Si dovrebbe conservare il falso pregiudizio che gli uomini abbiamo pulsioni più esigenti delle donne "per natura"? C'è forse, dietro il bisogno di "comperare" un corpo, come dicono molti psicanalisti, un'intenzione di potere?
La giurisprudenza sta lentamente adeguandosi a nuove richieste politiche. E' di queste settimane l'approvazione nel Consiglio regionale lombardo della richiesta di referendum parzialmente abrogativo della legge Merlin?
La cultura trasforma certamente la valutazione dei reati ed è comprensibile l'indulgenza della Consulta che ha recentemente respinto il ricorso del procuratore della repubblica di Rimini contro le assoluzioni decise dal giudice di 150 prostitute che "passeggiavano" nonostante il foglio di via.

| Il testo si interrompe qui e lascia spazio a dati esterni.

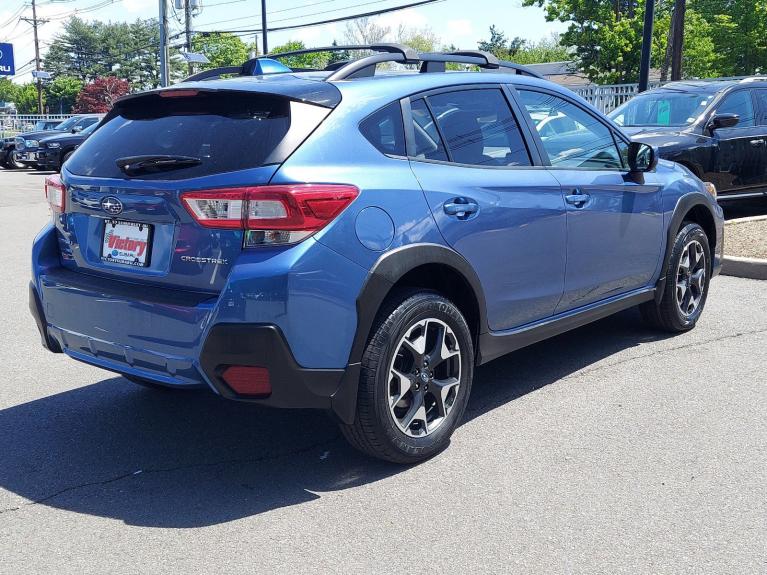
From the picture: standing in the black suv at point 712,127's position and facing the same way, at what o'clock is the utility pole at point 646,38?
The utility pole is roughly at 4 o'clock from the black suv.

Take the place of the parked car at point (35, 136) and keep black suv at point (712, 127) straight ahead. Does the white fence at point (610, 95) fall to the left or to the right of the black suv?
left

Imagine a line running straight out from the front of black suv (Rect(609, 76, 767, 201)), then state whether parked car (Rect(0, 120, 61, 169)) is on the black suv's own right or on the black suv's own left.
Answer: on the black suv's own right

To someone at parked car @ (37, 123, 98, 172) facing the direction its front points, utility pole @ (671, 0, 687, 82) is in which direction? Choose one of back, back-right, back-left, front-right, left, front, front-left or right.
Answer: back-left

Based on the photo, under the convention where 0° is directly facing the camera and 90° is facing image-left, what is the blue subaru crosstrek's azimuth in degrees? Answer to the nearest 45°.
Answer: approximately 225°

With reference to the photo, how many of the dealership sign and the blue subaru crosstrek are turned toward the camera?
1

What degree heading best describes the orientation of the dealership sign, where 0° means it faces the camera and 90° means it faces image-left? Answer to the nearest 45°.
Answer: approximately 0°

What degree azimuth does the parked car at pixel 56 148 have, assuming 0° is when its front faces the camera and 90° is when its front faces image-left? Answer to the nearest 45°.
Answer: approximately 45°

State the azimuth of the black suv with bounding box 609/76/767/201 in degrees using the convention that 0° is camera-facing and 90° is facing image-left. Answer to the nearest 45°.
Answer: approximately 45°

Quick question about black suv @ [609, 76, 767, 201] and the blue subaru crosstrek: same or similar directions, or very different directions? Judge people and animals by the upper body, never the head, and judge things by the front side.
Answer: very different directions

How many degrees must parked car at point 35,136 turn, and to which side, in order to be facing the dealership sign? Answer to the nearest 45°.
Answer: approximately 135° to its right

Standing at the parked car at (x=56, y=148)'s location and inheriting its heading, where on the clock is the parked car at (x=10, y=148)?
the parked car at (x=10, y=148) is roughly at 4 o'clock from the parked car at (x=56, y=148).

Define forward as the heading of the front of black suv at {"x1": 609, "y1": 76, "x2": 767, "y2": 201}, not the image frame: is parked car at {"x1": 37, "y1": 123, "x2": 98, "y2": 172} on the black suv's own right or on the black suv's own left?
on the black suv's own right

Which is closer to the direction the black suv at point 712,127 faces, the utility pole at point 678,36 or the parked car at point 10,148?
the parked car
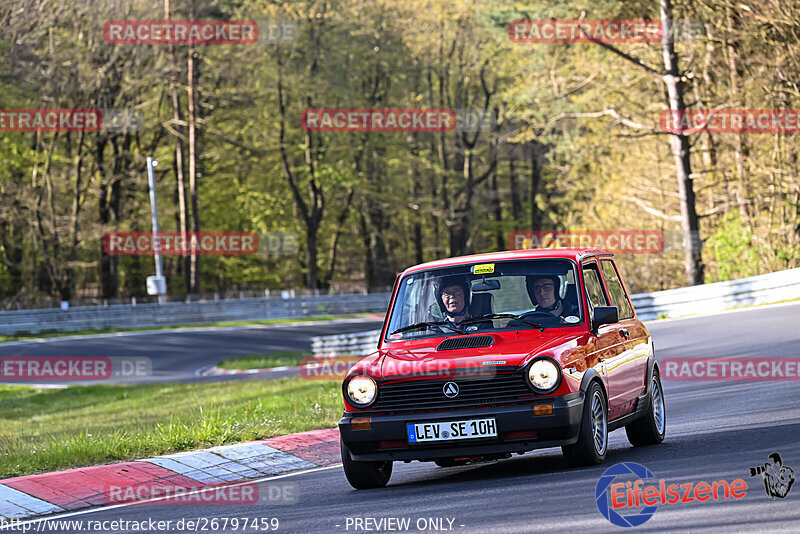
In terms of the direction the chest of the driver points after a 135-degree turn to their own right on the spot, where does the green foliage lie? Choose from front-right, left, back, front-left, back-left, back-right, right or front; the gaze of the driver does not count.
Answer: front

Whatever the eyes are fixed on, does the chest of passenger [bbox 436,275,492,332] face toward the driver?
no

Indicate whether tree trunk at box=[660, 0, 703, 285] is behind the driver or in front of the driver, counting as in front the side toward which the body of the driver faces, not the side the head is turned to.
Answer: behind

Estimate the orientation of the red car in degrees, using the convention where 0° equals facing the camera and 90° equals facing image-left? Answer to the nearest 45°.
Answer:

Ma le intenzioni di Lina Merlin e della sua ben nota legge 75 (20 febbraio 1958) intendevano liberare le prostitute condannando la prostituzione come causa di schiavitù. Anche nei Paesi in cui è legalizzata e perfino liberamente pubblicizzata, come in Olanda, restano elementi casistici intriganti, come la tassazione dei bordelli, la sindacalizzazione professionale, l'età minima, la prevenzione per malattie e, soprattutto, la prevenzione delle violenze. Resta reato l'adescamento e, ovunque, il favoreggiamento. Non senza gravi implicazioni con la specializzazione in materia di "tratta" delle organizzazioni criminali.
Non è conveniente chiedere misure di giustizia e di ordine pubblico "certe": è semplicemente ipocrita.
Perché resta sempre l'interrogativo iniziale: se è "un mestiere come un altro", è una possibile opportunità per mia figlia (o mio figlio)?